Your goal
Nothing but the text of the records should come back; copy it exactly and leave the pictures out.

——————

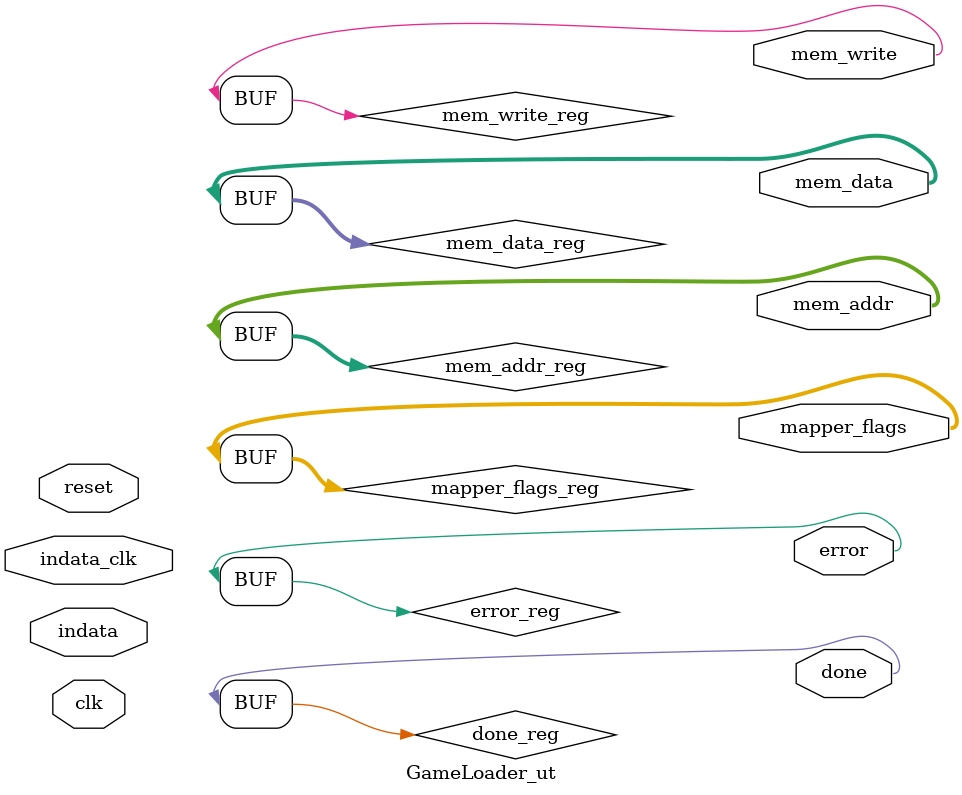
<source format=v>
module GameLoader_ut (
	 clk,
	 reset,
	 indata,
	 indata_clk,
	 mem_addr,
	 mem_data,
	 mem_write,
	 mapper_flags,
	 done,
	 error
);

// Inputs and Registers
input   clk;
reg  clk_reg;
input   reset;
reg  reset_reg;
input [7:0]  indata;
reg[7:0]  indata_reg;
input   indata_clk;
reg  indata_clk_reg;

// Outputs, Registers & Wires
output [21:0]  mem_addr;
reg[21:0]  mem_addr_reg;
wire[21:0]  mem_addr_wire;
output [7:0]  mem_data;
reg[7:0]  mem_data_reg;
wire[7:0]  mem_data_wire;
output   mem_write;
reg  mem_write_reg;
wire  mem_write_wire;
output [31:0]  mapper_flags;
reg[31:0]  mapper_flags_reg;
wire[31:0]  mapper_flags_wire;
output   done;
reg  done_reg;
wire  done_wire;
output   error;
reg  error_reg;
wire  error_wire;

// Assigning outputs.
assign  mem_addr =  mem_addr_reg;
assign  mem_data =  mem_data_reg;
assign  mem_write =  mem_write_reg;
assign  mapper_flags =  mapper_flags_reg;
assign  done =  done_reg;
assign  error =  error_reg;
GameLoader inst1(
	 . clk( clk_reg),
	 . reset( reset_reg),
	 . indata( indata_reg),
	 . indata_clk( indata_clk_reg),
	 . mem_addr( mem_addr_wire),
	 . mem_data( mem_data_wire),
	 . mem_write( mem_write_wire),
	 . mapper_flags( mapper_flags_wire),
	 . done( done_wire),
	 . error( error_wire)
);

endmodule

</source>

——————

Result
<source format=v>
module GameLoader_ut (
	 clk,
	 reset,
	 indata,
	 indata_clk,
	 mem_addr,
	 mem_data,
	 mem_write,
	 mapper_flags,
	 done,
	 error
);

// Inputs and Registers
input   clk;
reg  clk_reg;
input   reset;
reg  reset_reg;
input [7:0]  indata;
reg[7:0]  indata_reg;
input   indata_clk;
reg  indata_clk_reg;

// Outputs, Registers & Wires
output [21:0]  mem_addr;
reg[21:0]  mem_addr_reg;
wire[21:0]  mem_addr_wire;
output [7:0]  mem_data;
reg[7:0]  mem_data_reg;
wire[7:0]  mem_data_wire;
output   mem_write;
reg  mem_write_reg;
wire  mem_write_wire;
output [31:0]  mapper_flags;
reg[31:0]  mapper_flags_reg;
wire[31:0]  mapper_flags_wire;
output   done;
reg  done_reg;
wire  done_wire;
output   error;
reg  error_reg;
wire  error_wire;

// Assigning outputs.
assign  mem_addr =  mem_addr_reg;
assign  mem_data =  mem_data_reg;
assign  mem_write =  mem_write_reg;
assign  mapper_flags =  mapper_flags_reg;
assign  done =  done_reg;
assign  error =  error_reg;
GameLoader inst1(
	 . clk( clk_reg),
	 . reset( reset_reg),
	 . indata( indata_reg),
	 . indata_clk( indata_clk_reg),
	 . mem_addr( mem_addr_wire),
	 . mem_data( mem_data_wire),
	 . mem_write( mem_write_wire),
	 . mapper_flags( mapper_flags_wire),
	 . done( done_wire),
	 . error( error_wire)
);

endmodule

</source>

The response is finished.